Their only hope for freedom, they had once believed, lay outside the Kalpa, far from the stifle of history and tradition. The books, their trainer, the sky itself, such as it was—all told a different story. They were once again being used. As they had always suspected, they were just tools, means to an end. Still, Pahtun seemed concerned for their welfare. Now that the training was almost over, his gruffness had tempered to patient instruction about last-minute details. He repeated himself often, and this irritated Tiadba, but when she looked at the other breeds, she understood the necessity. Especially for Herza and Frinna, who never asked questions. They needed the stories told over and over for a reason. How could they possibly survive in the Chaos?
“The middle lands are most difficult,” Pahtun said for the hundredth time. “The zone of lies is called that for a reason—intrusions can happen at any moment. You must cross quickly. Should the Chaos launch an assault through the sector you are crossing, the battle between the Kalpa’s generators and the intrusion will create intense whirlpools of fractured time and space, almost invisible and deadly. Get caught in one and you will never reach the border of the real. Your suits will not become fully active in this region. Listen to them—they will tell you when an intrusion and its effects are near, and whether your perceptions, or your decisions, are being clouded.”
Their own spoken words reached each other directly, right in their ears—but the way the armor communicated was difficult to get used to. It only rarely used audible words. Much of the time they simply “knew better.” Tiadba was not sure whether she resented this subtlety. It could certainly prove useful beyond the gates and the border of the real—though Pahtun and the other escorts had warned them that the suits could not know everything.

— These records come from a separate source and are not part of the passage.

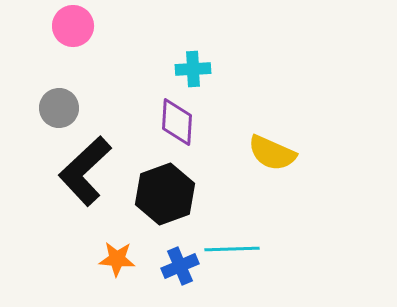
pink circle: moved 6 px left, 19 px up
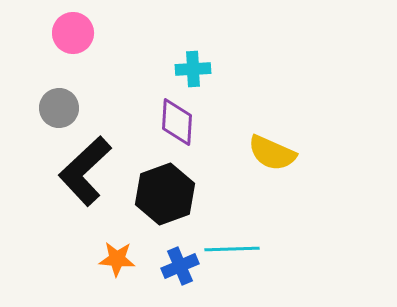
pink circle: moved 7 px down
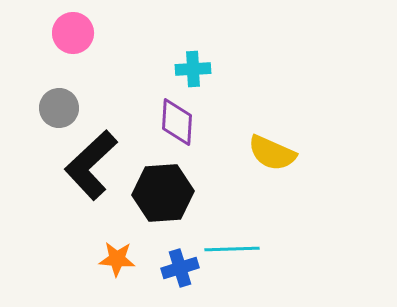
black L-shape: moved 6 px right, 6 px up
black hexagon: moved 2 px left, 1 px up; rotated 16 degrees clockwise
blue cross: moved 2 px down; rotated 6 degrees clockwise
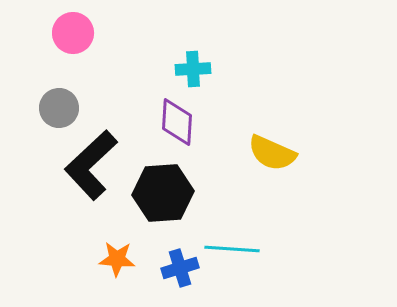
cyan line: rotated 6 degrees clockwise
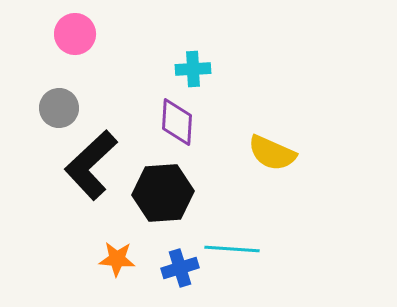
pink circle: moved 2 px right, 1 px down
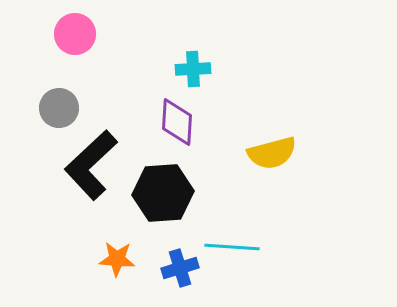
yellow semicircle: rotated 39 degrees counterclockwise
cyan line: moved 2 px up
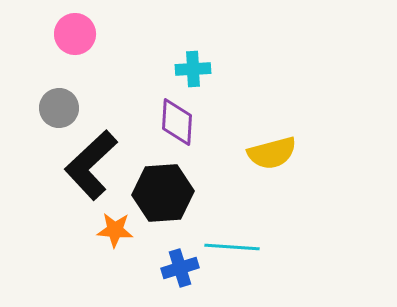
orange star: moved 2 px left, 29 px up
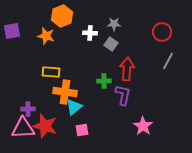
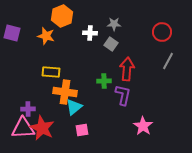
purple square: moved 2 px down; rotated 24 degrees clockwise
red star: moved 3 px left, 2 px down; rotated 10 degrees clockwise
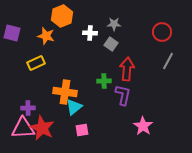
yellow rectangle: moved 15 px left, 9 px up; rotated 30 degrees counterclockwise
purple cross: moved 1 px up
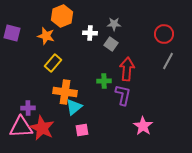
red circle: moved 2 px right, 2 px down
yellow rectangle: moved 17 px right; rotated 24 degrees counterclockwise
pink triangle: moved 2 px left, 1 px up
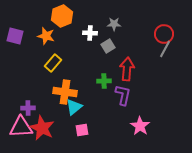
purple square: moved 3 px right, 3 px down
gray square: moved 3 px left, 2 px down; rotated 24 degrees clockwise
gray line: moved 3 px left, 12 px up
pink star: moved 3 px left
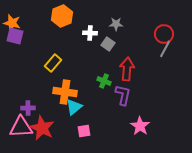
gray star: moved 2 px right
orange star: moved 34 px left, 13 px up
gray square: moved 2 px up; rotated 24 degrees counterclockwise
green cross: rotated 24 degrees clockwise
pink square: moved 2 px right, 1 px down
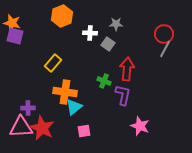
pink star: rotated 12 degrees counterclockwise
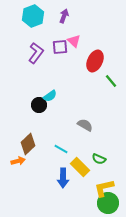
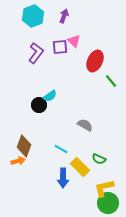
brown diamond: moved 4 px left, 2 px down; rotated 25 degrees counterclockwise
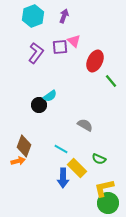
yellow rectangle: moved 3 px left, 1 px down
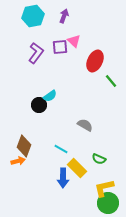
cyan hexagon: rotated 10 degrees clockwise
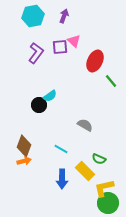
orange arrow: moved 6 px right
yellow rectangle: moved 8 px right, 3 px down
blue arrow: moved 1 px left, 1 px down
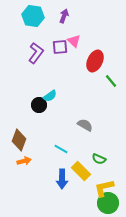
cyan hexagon: rotated 20 degrees clockwise
brown diamond: moved 5 px left, 6 px up
yellow rectangle: moved 4 px left
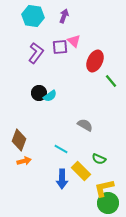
black circle: moved 12 px up
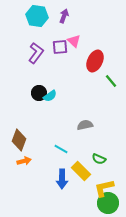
cyan hexagon: moved 4 px right
gray semicircle: rotated 42 degrees counterclockwise
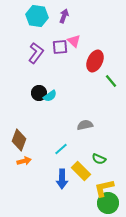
cyan line: rotated 72 degrees counterclockwise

Pahtun said, “Don’t underestimate your instincts—you are
observers
, made of ancient matter, and observers are primary even out in the Chaos. The Typhon is envious of your senses. This is the first principle—out there, to look, to perceive, is to be
hated
. Later, when you’ve acquired direct experience of the Chaos, you will learn to rely more and more on your own judgment, above all things. But at first, and certainly in the zone of lies, rely upon your suits.”
“How can something inside the borders be worse than what’s outside?” Nico asked.
“Not worse—just treacherous,” Khren said. “Like being bitten by a tame pede. You don’t expect it.”
“Oh,” Nico said.
“A meadow pede bit me once, when I stepped on its tail,” Shewel said.